Obligation d'opportunité

Le reporting ESG a longtemps été considéré comme un simple exercice de vérification. Mais à mesure que les attentes augmentent et que le développement durable devient un élément central de la stratégie d'entreprise, cet état d'esprit évolue. Des informations en temps réel, alimentées par l'IA, aident les entreprises à passer du simple suivi des indicateurs ESG et de développement durable à leur utilisation pour prendre des décisions plus rapides, gérer les risques et améliorer leurs performances.
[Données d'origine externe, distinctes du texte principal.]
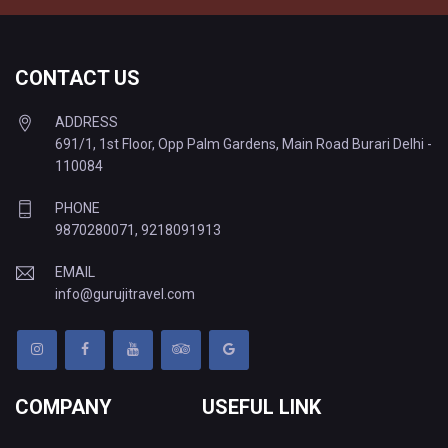
CONTACT US
ADDRESS
691/1, 1st Floor, Opp Palm Gardens, Main Road Burari Delhi -
110084
PHONE
9870280071
,
9218091913
EMAIL
info@gurujitravel.com
COMPANY
USEFUL LINK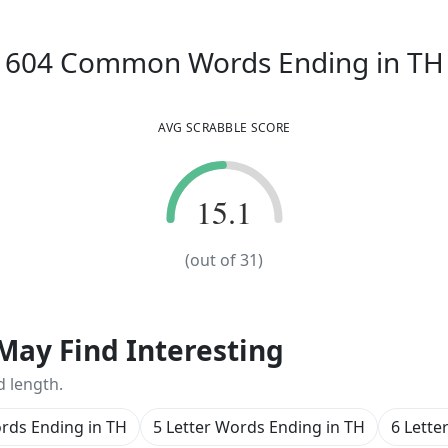
604
Common Words
Ending in
TH
AVG SCRABBLE SCORE
15.1
15.1
(out of
31
)
May Find Interesting
d length.
ords Ending in TH
5 Letter Words Ending in TH
6 Lette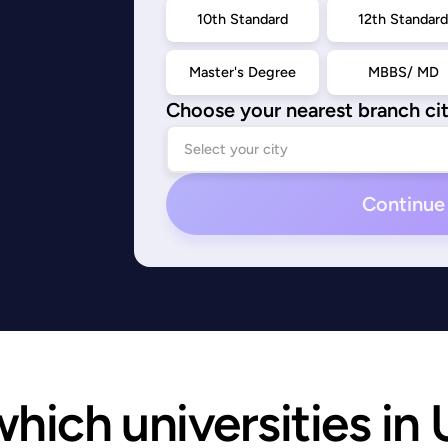
10th Standard
12th Standar
Master's Degree
MBBS/ MD
Choose your nearest branch ci
Continue
ich universities in U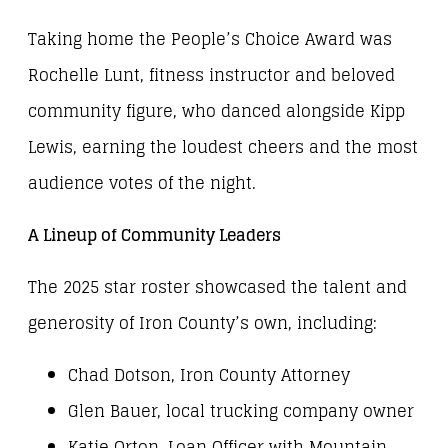
Taking home the People’s Choice Award was
Rochelle Lunt, fitness instructor and beloved
community figure, who danced alongside Kipp
Lewis, earning the loudest cheers and the most
audience votes of the night.
A Lineup of Community Leaders
The 2025 star roster showcased the talent and
generosity of Iron County’s own, including:
Chad Dotson, Iron County Attorney
Glen Bauer, local trucking company owner
Katie Orton, Loan Officer with Mountain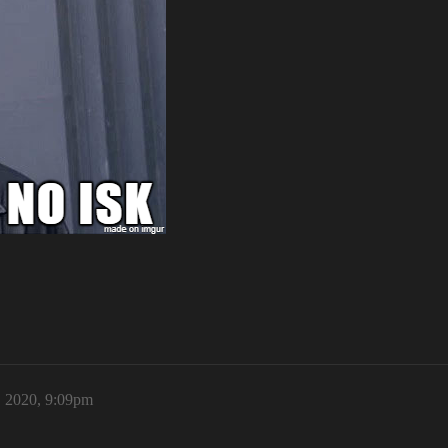
 2020, 9:09pm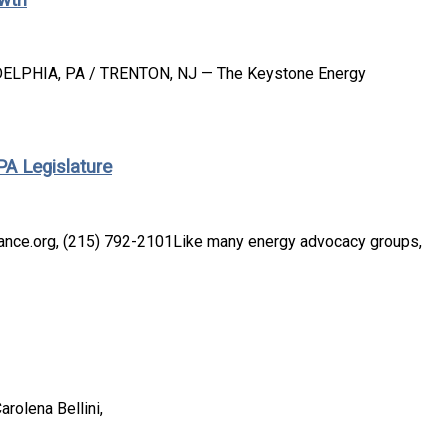
DELPHIA, PA / TRENTON, NJ — The Keystone Energy
A Legislature
iance.org, (215) 792-2101Like many energy advocacy groups,
arolena Bellini,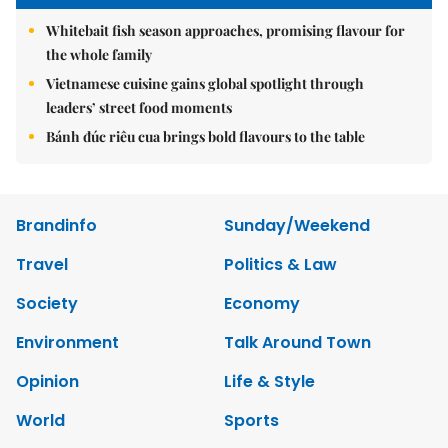
Whitebait fish season approaches, promising flavour for
the whole family
Vietnamese cuisine gains global spotlight through
leaders’ street food moments
Bánh đúc riêu cua brings bold flavours to the table
Brandinfo
Sunday/Weekend
Travel
Politics & Law
Society
Economy
Environment
Talk Around Town
Opinion
Life & Style
World
Sports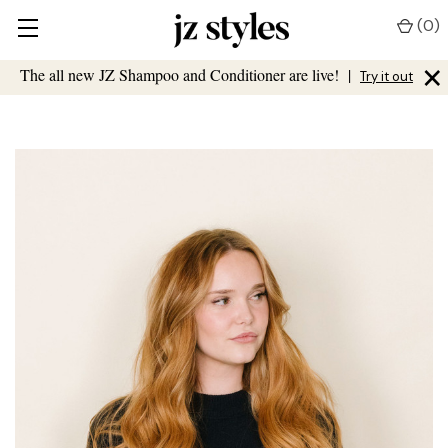
(
0
)
×
The all new JZ Shampoo and Conditioner are live!
|
Try it out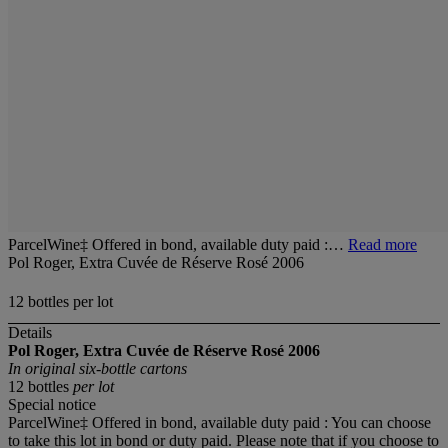
ParcelWine‡ Offered in bond, available duty paid :…
Read more
Pol Roger, Extra Cuvée de Réserve Rosé 2006
12 bottles per lot
Details
Pol Roger, Extra Cuvée de Réserve Rosé 2006
In original six-bottle cartons
12 bottles
per lot
Special notice
ParcelWine‡ Offered in bond, available duty paid : You can choose
to take this lot in bond or duty paid. Please note that if you choose to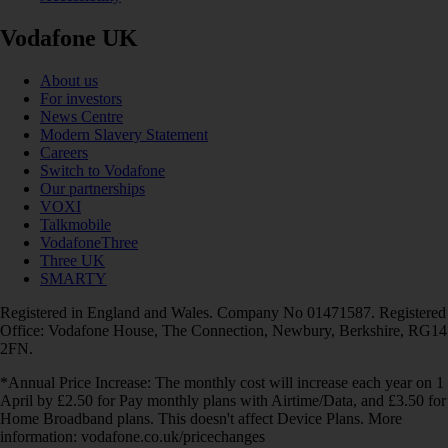
Vodafone UK
About us
For investors
News Centre
Modern Slavery Statement
Careers
Switch to Vodafone
Our partnerships
VOXI
Talkmobile
VodafoneThree
Three UK
SMARTY
Registered in England and Wales. Company No 01471587. Registered
Office: Vodafone House, The Connection, Newbury, Berkshire, RG14
2FN.
*Annual Price Increase: The monthly cost will increase each year on 1
April by £2.50 for Pay monthly plans with Airtime/Data, and £3.50 for
Home Broadband plans. This doesn't affect Device Plans. More
information: vodafone.co.uk/pricechanges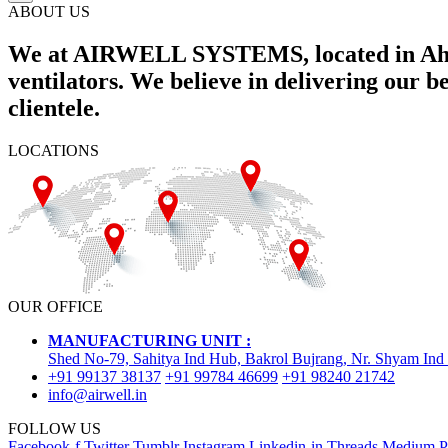
ABOUT US
We at AIRWELL SYSTEMS, located in Ahme
ventilators. We believe in delivering our 
clientele.
LOCATIONS
OUR OFFICE
MANUFACTURING UNIT :
Shed No-79, Sahitya Ind Hub, Bakrol Bujrang, Nr. Shyam Ind
+91 99137 38137
+91 99784 46699
+91 98240 21742
info@airwell.in
FOLLOW US
Facebook-f
Twitter
Tumblr
Instagram
Linkedin-in
Threads
Medium
P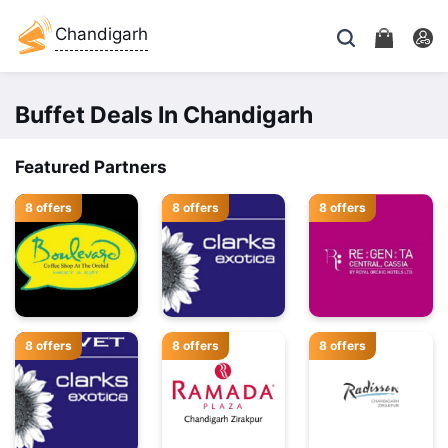
Chandigarh
Buffet Deals In Chandigarh
Featured Partners
8 offers
8 offers
8 offers
8 offers
8 offers
8 offers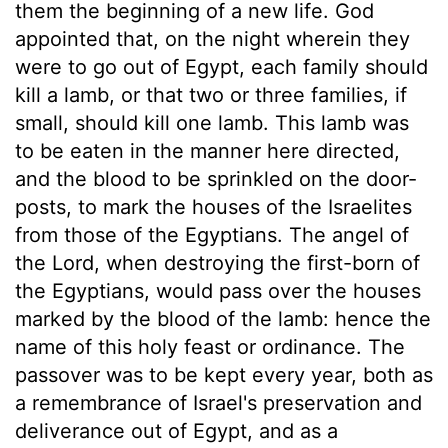
them the beginning of a new life. God
appointed that, on the night wherein they
were to go out of Egypt, each family should
kill a lamb, or that two or three families, if
small, should kill one lamb. This lamb was
to be eaten in the manner here directed,
and the blood to be sprinkled on the door-
posts, to mark the houses of the Israelites
from those of the Egyptians. The angel of
the Lord, when destroying the first-born of
the Egyptians, would pass over the houses
marked by the blood of the lamb: hence the
name of this holy feast or ordinance. The
passover was to be kept every year, both as
a remembrance of Israel's preservation and
deliverance out of Egypt, and as a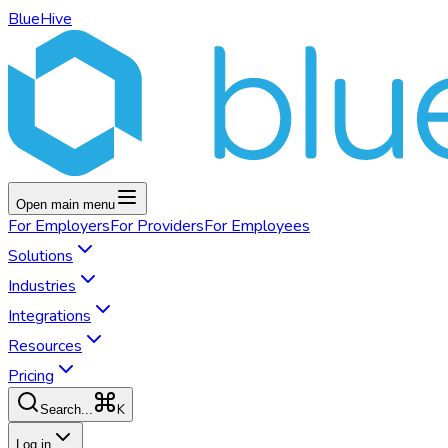
BlueHive
Open main menu
For
Employers
For
Providers
For
Employees
Solutions
Industries
Integrations
Resources
Pricing
K
Search...
Log in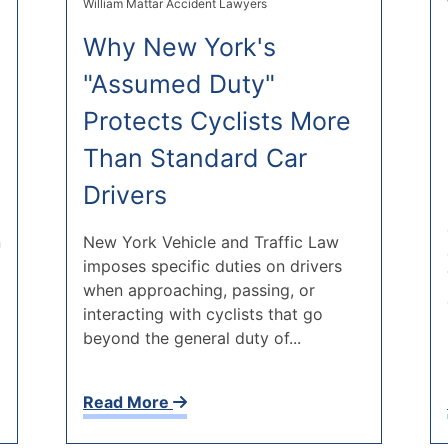
William Mattar Accident Lawyers
Why New York's
"Assumed Duty"
Protects Cyclists More
Than Standard Car
Drivers
n
New York Vehicle and Traffic Law
imposes specific duties on drivers
when approaching, passing, or
interacting with cyclists that go
beyond the general duty of...
Read More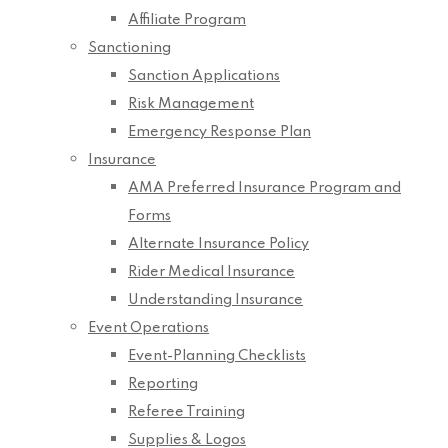
Affiliate Program
Sanctioning
Sanction Applications
Risk Management
Emergency Response Plan
Insurance
AMA Preferred Insurance Program and
Forms
Alternate Insurance Policy
Rider Medical Insurance
Understanding Insurance
Event Operations
Event-Planning Checklists
Reporting
Referee Training
Supplies & Logos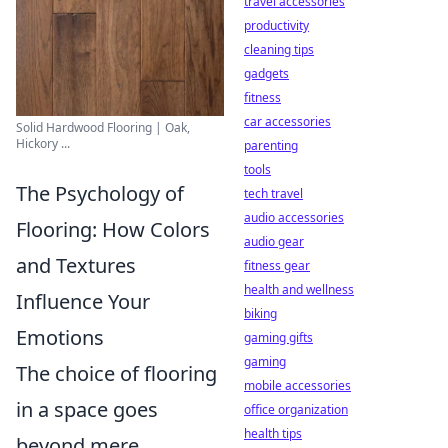
travel accessories
productivity
cleaning tips
gadgets
fitness
car accessories
Solid Hardwood Flooring | Oak,
Hickory ...
parenting
tools
The Psychology of
tech travel
audio accessories
Flooring: How Colors
audio gear
and Textures
fitness gear
health and wellness
Influence Your
biking
Emotions
gaming gifts
gaming
The choice of flooring
mobile accessories
in a space goes
office organization
health tips
beyond mere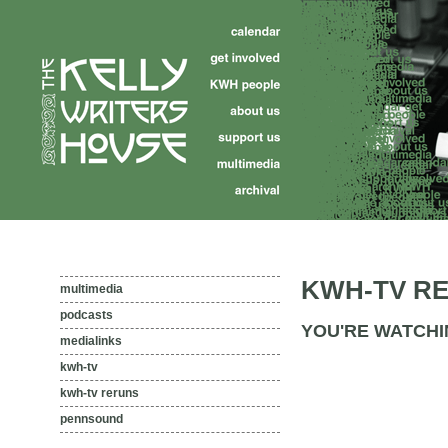
KWH-TV R
multimedia
podcasts
YOU'RE WATCHI
medialinks
kwh-tv
kwh-tv reruns
pennsound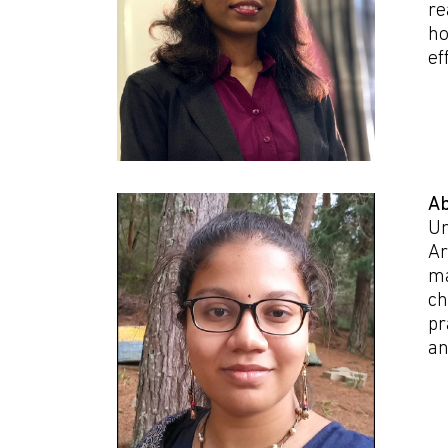
re
ho
ef
Ab
Un
Ar
ma
ch
pr
an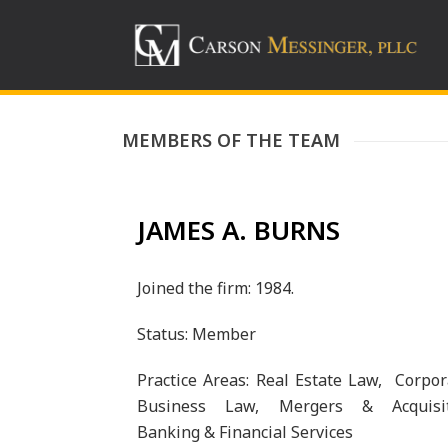
MEMBERS OF THE TEAM
JAMES A. BURNS
Joined the firm: 1984.
Status: Member
Practice Areas: Real Estate Law, Corpo
Business Law, Mergers & Acquisit
Banking & Financial Services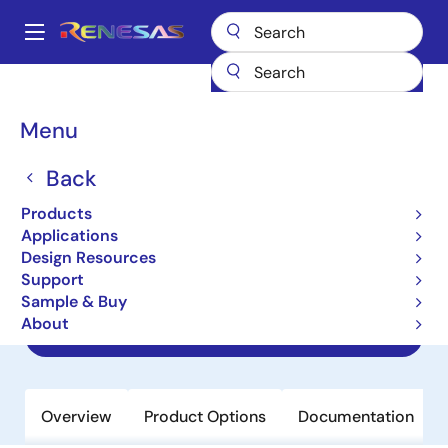
Skip
to
A
main
Main
content
Products
Amplifiers
Specialized Amplifiers
navigation
Instrumentation Amplifiers
RAA730301
Breadcrumb
Menu
RAA730301
Back
Obsolete
Products
Smart Analog IC301 for Low Voltage
Applications
General-purpose Instrumentation
Design Resources
Amplifier
Support
Sample & Buy
About
Datasheet
Overview
Product Options
Documentation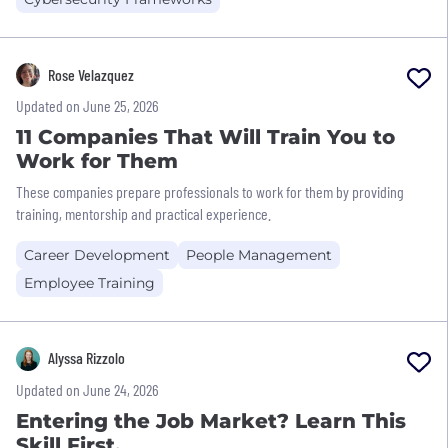
Rose Velazquez
Updated on June 25, 2026
11 Companies That Will Train You to
Work for Them
These companies prepare professionals to work for them by providing
training, mentorship and practical experience.
Career Development
People Management
Employee Training
Alyssa Rizzolo
Updated on June 24, 2026
Entering the Job Market? Learn This
Skill First.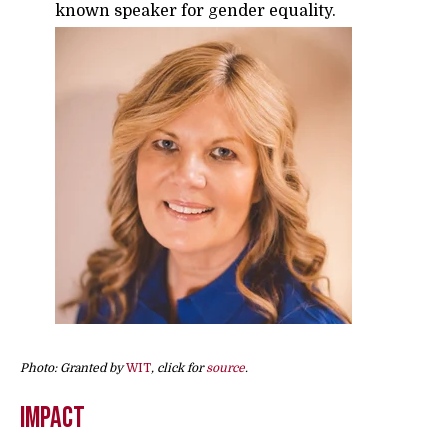
known speaker for gender equality.
Photo: Granted by
WIT
, click for
source
.
Impact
Les entreprises qui s'adapteront tôt seront mieux armées pour affronter la concurrence sur un marché marqué par la responsabilité environnementale et sociale.

Don Kasper est l'ancien PDG, et maintenant cofondateur et vice-président exécutif de l'innovation de Liminal Data Inc., où il dirige le développement de solutions basées sur l'IA qui simplifient les processus complexes de science des données.Avec plus de 25 ans d'expérience en ingénierie et en technologies de bâtiments intelligents, il a occupé des postes de direction dans des entreprises comme Ecorithm et Deepthink Buildings.Chez Liminal, Kasper a été le fer de lance de la création d'Omni-1™, une plateforme alimentée par l'IA qui rationalise la découverte d'informations d'impact, la rendant accessible aux entreprises dépourvues d'expertise interne en science des données.Son travail se concentre sur l'amélioration de la transparence des données et permet aux organisations de prendre des décisions stratégiques éclairées de manière efficace.